Brooks Laich pursued Gionta into the cornerand hounded him into trying
to send the puck back around the wall.
It was intercepted by Johansson who, just before he was knocked off his
feet by Bogosian, sent a pass through the slot to Andre Burakovsky in the right
wing faceoff circle. Burakovsky settled
the puck and snapped it past Johnson to make it 4-2.
Ovechkin closed the scoring with an empty-net goal with 1:13
left, and the Caps had their ninth consecutive win, 5-2.
Other stuff…
-- Beagle’s injury appeared to be to his arm or
shoulder. He will require surgery and
will be out for an extended period of time.
Backstrom was checked hard into the glass in the Olympia corner on his
last shift of the second period and sat out the third. He may play on Thursday night against the
Carolina Hurricanes.
-- About that power play goal. With Backstrom taking a seat for the third
period and John Carlson still out with an injury, the defenseman role fell to
Matt Niskanen, and the quarterback role on the right wing wall fell to
Kuznetsov. Both had assists on the
Johansson power play goal.
-- This is a place the Caps would consider a disaster in
previous years for lack of a credible second line center. However, Kuznetsov stepped up into Backstrom’s
spot to record a power play assist and an assist centering the first line with
Ovechkin and Oshie.
-- The Ovechkin goal in the second minute of the third
period came just after the Caps appeared to tie the game. Replays showed clearly, though, that the puck
that snuck through Chad Johnson’s pads was spinning on the goal line before it
was swept out of danger by the Buffalo defense.
-- The Caps Corsi’ed the crap out of the Sabres. They recorded 76 total shot attempts to 55
for Buffalo, and the edge was 62-40 at 5-on-5.
They almost doubled the scoring chances at 5-on-5 (35-19), and the 43
shots on goal overall was a season high (numbers from war-on-ice.com).

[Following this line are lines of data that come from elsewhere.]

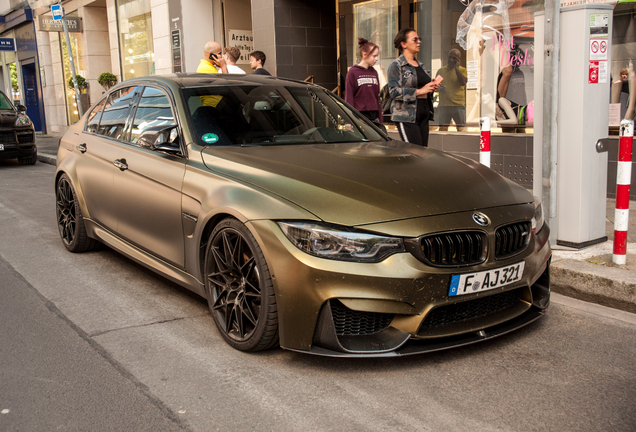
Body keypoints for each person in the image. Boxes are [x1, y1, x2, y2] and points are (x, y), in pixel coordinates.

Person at [387, 28, 440, 146]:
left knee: (422, 153)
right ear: (403, 44)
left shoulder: (421, 65)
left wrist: (431, 87)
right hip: (406, 116)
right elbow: (394, 92)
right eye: (415, 39)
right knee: (414, 153)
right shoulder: (396, 65)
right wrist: (421, 91)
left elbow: (423, 88)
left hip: (424, 112)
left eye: (419, 39)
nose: (419, 42)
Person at [345, 37, 383, 126]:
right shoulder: (353, 72)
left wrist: (381, 120)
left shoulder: (374, 72)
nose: (377, 59)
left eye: (377, 56)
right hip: (360, 115)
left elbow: (377, 97)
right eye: (374, 56)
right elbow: (349, 97)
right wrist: (348, 121)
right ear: (365, 54)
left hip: (374, 115)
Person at [435, 48, 467, 131]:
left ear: (458, 60)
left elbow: (463, 82)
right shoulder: (441, 71)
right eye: (450, 57)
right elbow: (434, 86)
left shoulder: (462, 70)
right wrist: (439, 88)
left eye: (454, 58)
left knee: (461, 130)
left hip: (458, 106)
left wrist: (456, 69)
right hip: (444, 105)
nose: (451, 60)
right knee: (442, 130)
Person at [496, 45, 527, 124]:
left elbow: (522, 90)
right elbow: (500, 93)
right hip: (507, 103)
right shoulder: (505, 73)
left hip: (518, 105)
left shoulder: (520, 73)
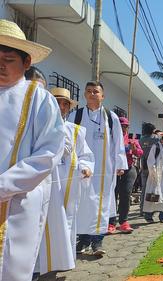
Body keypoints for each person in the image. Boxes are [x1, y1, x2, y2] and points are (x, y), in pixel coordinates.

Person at [0, 19, 65, 281]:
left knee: (11, 268)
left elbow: (48, 153)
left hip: (17, 201)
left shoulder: (39, 98)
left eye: (9, 59)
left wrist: (4, 186)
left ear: (26, 63)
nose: (1, 65)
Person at [37, 88, 94, 276]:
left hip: (67, 186)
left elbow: (85, 154)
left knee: (65, 222)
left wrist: (86, 167)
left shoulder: (75, 131)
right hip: (44, 184)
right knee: (41, 222)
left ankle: (61, 262)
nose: (61, 107)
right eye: (58, 102)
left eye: (65, 104)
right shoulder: (38, 125)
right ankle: (38, 267)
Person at [69, 81, 127, 256]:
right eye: (89, 91)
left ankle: (97, 241)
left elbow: (118, 142)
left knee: (101, 203)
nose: (92, 94)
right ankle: (84, 239)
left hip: (105, 169)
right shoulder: (76, 116)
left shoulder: (111, 117)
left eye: (96, 91)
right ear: (84, 95)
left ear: (103, 95)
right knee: (82, 203)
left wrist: (120, 164)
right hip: (82, 168)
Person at [108, 117, 143, 234]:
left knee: (126, 194)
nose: (123, 128)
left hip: (129, 169)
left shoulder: (133, 139)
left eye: (125, 126)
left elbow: (140, 153)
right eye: (121, 126)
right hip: (113, 170)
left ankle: (124, 222)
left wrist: (134, 149)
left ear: (128, 127)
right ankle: (110, 222)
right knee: (112, 195)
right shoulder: (110, 137)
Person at [143, 129, 163, 223]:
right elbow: (150, 161)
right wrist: (153, 173)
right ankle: (148, 215)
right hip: (156, 175)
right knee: (153, 194)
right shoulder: (156, 146)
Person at [139, 122, 158, 215]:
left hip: (143, 166)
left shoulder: (141, 140)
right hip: (153, 166)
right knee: (152, 188)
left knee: (144, 189)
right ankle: (150, 210)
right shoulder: (155, 139)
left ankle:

-- Deuces were wild for Ovechkin in this game – two goals,
two points, plus-2, two shots blocked (he had ten on goal), two givewaways, and
two takeaways. Don’t look now, but he
has six goals in his last six games and is only three goals behind the league
leader, Jamie Benn.
-- In reaching the 20-goal mark with his two goals, Ovechkin
is the 22nd player in NHL history to record 20 or more goals each of
in his first 11 seasons.
-- Marcus Johansson also had a two-point night and is now
3-4-7 in his last six games.
-- The much anticipated Zach Sill versus Nicolas Deslauriers
battle did not come to pass. Between
then they recorded less than 20 minutes of ice time (Sill with 19:08 and
Deslauriers with 9:09).
-- Johansson recorded a season-high seven shots on goal;
Kuznetsov had six to fall one short of his season high (seven against Edmonton
on October 23rd).
In the end…
The Washington Capitals, it is said, are a deep team. That depth was tested in this game and will
be tested for at least a few more games.
Nicklas Backstrom, John Carlson, Brooks Orpik, and Jay Beagle were
either in the locker room or in street clothes at the end of this game. If a team has to be strong down the middle,
these are the sorts of absences that can be especially hard on a team – the number
one center, the top defensive pair, and the third line anchor who is among the
best faceoff men in the league.
The flip side is that it is also an opportunity. Caps fans saw Evgeny Kuznetsov and Marcus
Johansson step up in this game, and they will have to sustain that level of
performance to keep the Caps humming as they move forward. Then there was the Captain, who had ten shots
on goal and a pair of goals, and the steadfast goalie, who posted his 22nd
game out of 29 in which he allowed two or fewer goals. Others will have a chance to raise their games as well.
No team can lose four important players and not feel the
effects. There are some teams, however,
that can feel those effects and yet play through them successfully. The Caps could be one of those teams.